--- Start of Source ---

This has become a worrying trend.

A once promising agricultural area is on the brink of collapse.

slack_for_ios_upload_720

Until its current state, Agyareago was known predominantly for its cultivation of cocoa and plantain, as well as filled with well-tended farmsteads of maize, cocoyam and cassava.

Now the village that is about a mile away from Odumasi and two miles away from Konongo has turned to a ghostly scene of wasted fields, trees ripped up by their roots and left to rot, gaping holes in the soil, plantations cut and burned.

In a visibly disturbed appearance and tone, Nana Akwasi Nti, Chief Farmer of Agyareago, cries out that the boom in illegal mining is fiercely driving away young farmers.

“Community farm lands are gradually reducing with a shift of mind to galamsey,” he says. “Today, one can count very few palm, plantain and cocoa plantations. There is also a low record of vegetable cultivation here. The current site they are using for their galamsey activities has a very rich soil type that is good and was previously the main site for the cultivation of okro, beans, garden eggs, pepper and oil palm. But these crops had to be cleared for the operation of galamsey.”

IMG_20160914_103345

Another outcry of the people in the area is how illegal mining has created population imbalances between the old and young in the farming area. “Farming has been left at the mercy of the older population between 45 and 80 years with a few between the ages of 30 and 45,” Nana Akwasi Nti confesses. “Some of the aged farmers, because they are unable to do most of the farming activities, have their farms managed by caretakers who usually are not as productive as they would have been. This has led to low yield and poor income.”

--- End of Source ---
--- Start of Entries shown ---

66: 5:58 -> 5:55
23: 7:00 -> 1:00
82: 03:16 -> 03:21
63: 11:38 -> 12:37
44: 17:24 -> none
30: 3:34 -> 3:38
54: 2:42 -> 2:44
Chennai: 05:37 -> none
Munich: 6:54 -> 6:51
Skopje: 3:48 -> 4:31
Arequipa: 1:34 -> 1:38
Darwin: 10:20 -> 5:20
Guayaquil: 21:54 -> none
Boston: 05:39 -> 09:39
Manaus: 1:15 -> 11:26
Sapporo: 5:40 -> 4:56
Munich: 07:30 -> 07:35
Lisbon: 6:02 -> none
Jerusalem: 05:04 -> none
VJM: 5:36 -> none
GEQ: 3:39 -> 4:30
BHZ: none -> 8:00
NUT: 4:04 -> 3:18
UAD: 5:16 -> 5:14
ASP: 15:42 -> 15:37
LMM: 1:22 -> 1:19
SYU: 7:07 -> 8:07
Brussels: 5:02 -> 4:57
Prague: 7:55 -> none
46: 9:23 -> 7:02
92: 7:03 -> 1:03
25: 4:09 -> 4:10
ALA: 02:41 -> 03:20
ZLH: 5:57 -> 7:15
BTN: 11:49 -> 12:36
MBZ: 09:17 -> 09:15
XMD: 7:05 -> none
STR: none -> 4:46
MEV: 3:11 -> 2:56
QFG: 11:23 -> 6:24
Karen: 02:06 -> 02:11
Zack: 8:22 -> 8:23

--- End of Entries shown ---

Carry on the article about illegal mining in Agyareago from the point where it stops. These rows have no connection to the article about illegal mining in Agyareago.

Despite new laws that are supposed to ensure illegal mining is stopped, nothing of note has happened.

“We have done all we can; we have complained to authorities without much help,” Akwasi says.

In a desperate clamour and appeal, Akwasi urged all concerned parties to help curb the threat that ‘galamsey’ possess before the country’s farm lands are totally taken over.

“Government, chiefs and key agricultural stakeholders need to start taking serious measures to stop this,” he counseled.

“If not, illegal mining will destroy the country’s agricultural sector in the next few years.”

Article by Farmerline’s Farmer Services Team

*Galamsey- a local term in Ghana for illegal small scale mining activity or mechanism to extract gold and other mineral resources, usually involving digging small working (pits, tunnels and sluices) by hand.